Teasing apart the interactions between microvessels and transplanted pancreatic progenitor cell aggregates, which can differentiate to form pseudo-islets.

Created by Hanwen Wang and C.A.H. with BioRender.com.

Direct contacts: In the native pancreas, most beta cells contact capillaries, with structural and functional polarization. Direct cell-cell contacts between pancreatic progenitors and endothelial/perivascular cells from the microvessel fragments may provide survival and differentiation signals as well as functional support. Extracellular matrix components from the microvessels can affect pancreatic progenitor cell fate decisions through surface receptor binding and biomechanical signals.

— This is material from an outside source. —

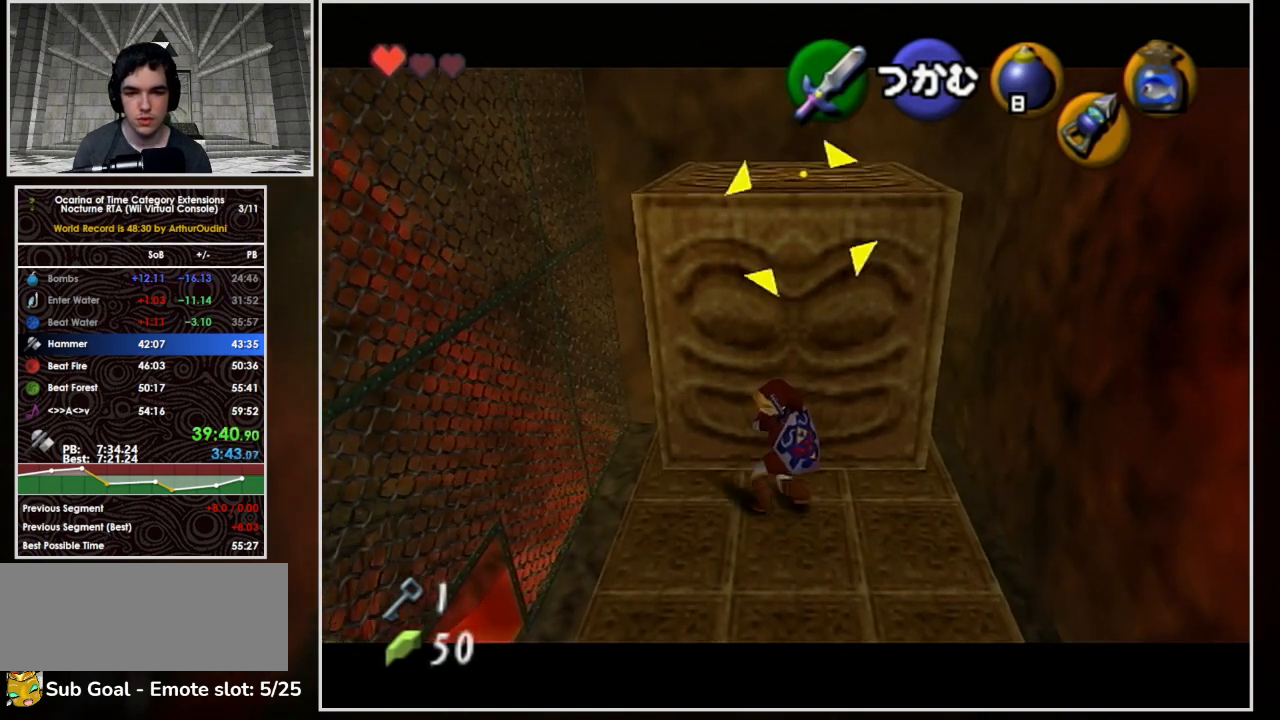
{"dt_ms": 500, "buttons": ["A", "L1"], "left_stick": "up", "right_stick": "center", "events": []}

Paracrine effects: Factors secreted by endothelium exert profound effects on pancreas development. Beta cells secrete angiogenic factors. This may create a positive feedback loop whereby microvessels drive pancreatic progenitor cell differentiation and/or beta cell maturation and function.

Nutrient/oxygen, growth factor, and insulin transport: Beta cell development is affected by oxygen tension. Oxygen and other nutrients are required for beta cell survival and function. Intraislet endothelial cells are highly fenestrated to facilitate insulin and other endocrine hormone transport from the islet.

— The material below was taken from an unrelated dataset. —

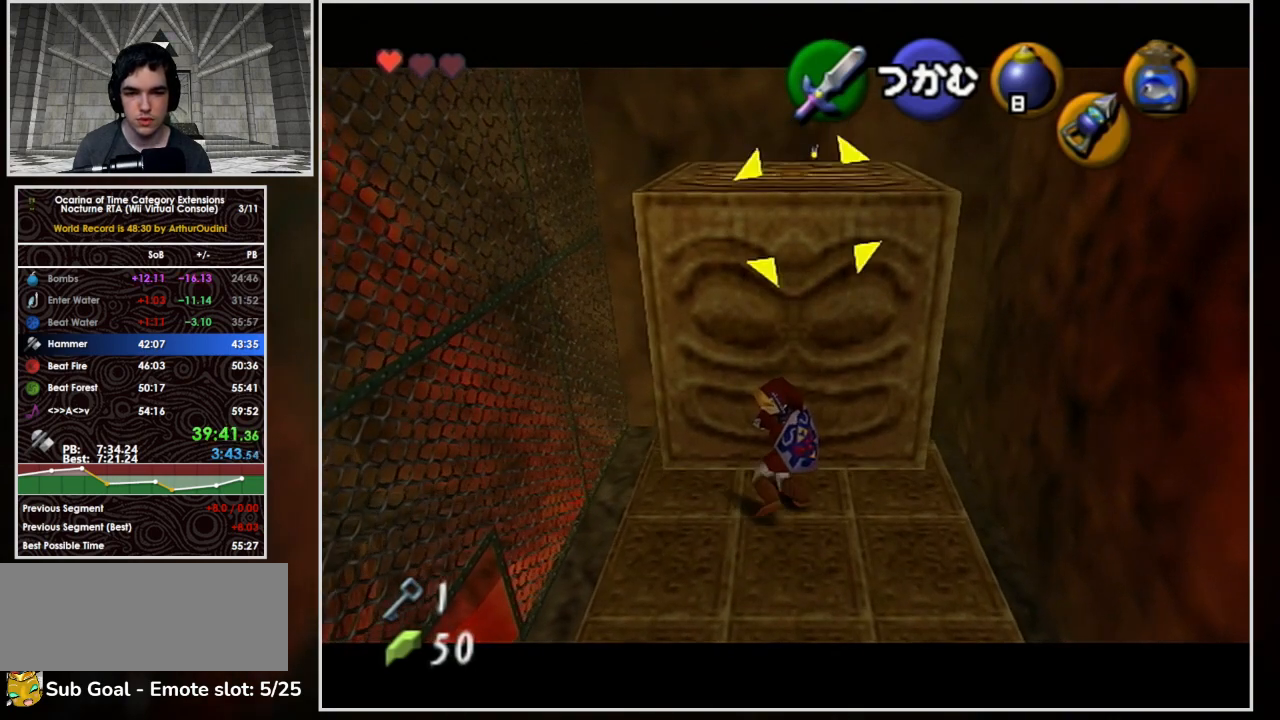
{"dt_ms": 500, "buttons": ["A", "L1"], "left_stick": "up", "right_stick": "center", "events": []}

From a translational standpoint, autologous microvessel fragments could be sourced from people with diabetes prior to stem cell-derived transplants. However, the logistics would be quite complex, whereby microvessels would be isolated from eventual recipients and undergo quality assurance prior to transplants. Even with cryopreservation, autologous microvessel and allogeneic progenitor cell sourcing would have to be highly coordinated by clinical and/or private entities. Financial and logistic challenges could potentially be addressed by creating microvessel-like structures in vitro from the same stem cell source as the pancreatic cells, but this would still entail strategies to avoid rejection while assuring graft safety, such as through genetic engineering or engineered devices.

Challenges aside, the work presented by Aghazadeh et al. highlights the importance of creating a welcoming vascular bed to reduce early graft losses and sustain long-term function of transplanted cells or reconstructed tissues. One hundred years after the discovery of insulin, a durable, effective cell-based therapy for diabetes appears in reach.